Please copy out each of the entries below line for line, with no changes.

-- START OF MATERIALS PROVIDED --

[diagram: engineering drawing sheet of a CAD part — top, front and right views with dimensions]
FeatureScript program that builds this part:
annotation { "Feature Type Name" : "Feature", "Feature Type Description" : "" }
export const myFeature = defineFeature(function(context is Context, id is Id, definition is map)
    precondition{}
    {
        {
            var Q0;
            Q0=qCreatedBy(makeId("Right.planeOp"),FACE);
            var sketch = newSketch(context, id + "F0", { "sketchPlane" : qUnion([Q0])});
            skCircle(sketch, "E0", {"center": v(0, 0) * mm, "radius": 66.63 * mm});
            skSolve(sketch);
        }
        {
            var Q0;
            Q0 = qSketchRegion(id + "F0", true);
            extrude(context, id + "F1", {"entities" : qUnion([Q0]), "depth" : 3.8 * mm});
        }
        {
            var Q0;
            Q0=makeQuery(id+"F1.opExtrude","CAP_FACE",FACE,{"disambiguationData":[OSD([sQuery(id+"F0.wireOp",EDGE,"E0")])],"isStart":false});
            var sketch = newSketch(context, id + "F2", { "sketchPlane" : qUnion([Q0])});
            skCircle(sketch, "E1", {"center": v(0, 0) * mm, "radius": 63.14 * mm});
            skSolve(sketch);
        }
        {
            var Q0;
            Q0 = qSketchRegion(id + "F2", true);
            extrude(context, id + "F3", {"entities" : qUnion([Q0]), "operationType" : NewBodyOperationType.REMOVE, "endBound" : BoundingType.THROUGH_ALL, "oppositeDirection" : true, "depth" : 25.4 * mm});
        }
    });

-- END OF MATERIALS PROVIDED --

# [RESPONSE]
[diagram: engineering drawing sheet of a CAD part — top, front and right views with dimensions]
FeatureScript program that builds this part:
annotation { "Feature Type Name" : "Feature", "Feature Type Description" : "" }
export const myFeature = defineFeature(function(context is Context, id is Id, definition is map)
    precondition{}
    {
        {
            var Q0;
            Q0=qCreatedBy(makeId("Right.planeOp"),FACE);
            var sketch = newSketch(context, id + "F0", { "sketchPlane" : qUnion([Q0])});
            skCircle(sketch, "E0", {"center": v(0, 0) * mm, "radius": 66.63 * mm});
            skSolve(sketch);
        }
        {
            var Q0;
            Q0 = qSketchRegion(id + "F0", true);
            extrude(context, id + "F1", {"entities" : qUnion([Q0]), "depth" : 3.8 * mm});
        }
        {
            var Q0;
            Q0=makeQuery(id+"F1.opExtrude","CAP_FACE",FACE,{"disambiguationData":[OSD([sQuery(id+"F0.wireOp",EDGE,"E0")])],"isStart":false});
            var sketch = newSketch(context, id + "F2", { "sketchPlane" : qUnion([Q0])});
            skCircle(sketch, "E1", {"center": v(0, 0) * mm, "radius": 63.14 * mm});
            skSolve(sketch);
        }
        {
            var Q0;
            Q0 = qSketchRegion(id + "F2", true);
            extrude(context, id + "F3", {"entities" : qUnion([Q0]), "operationType" : NewBodyOperationType.REMOVE, "endBound" : BoundingType.THROUGH_ALL, "oppositeDirection" : true, "depth" : 25.4 * mm});
        }
    });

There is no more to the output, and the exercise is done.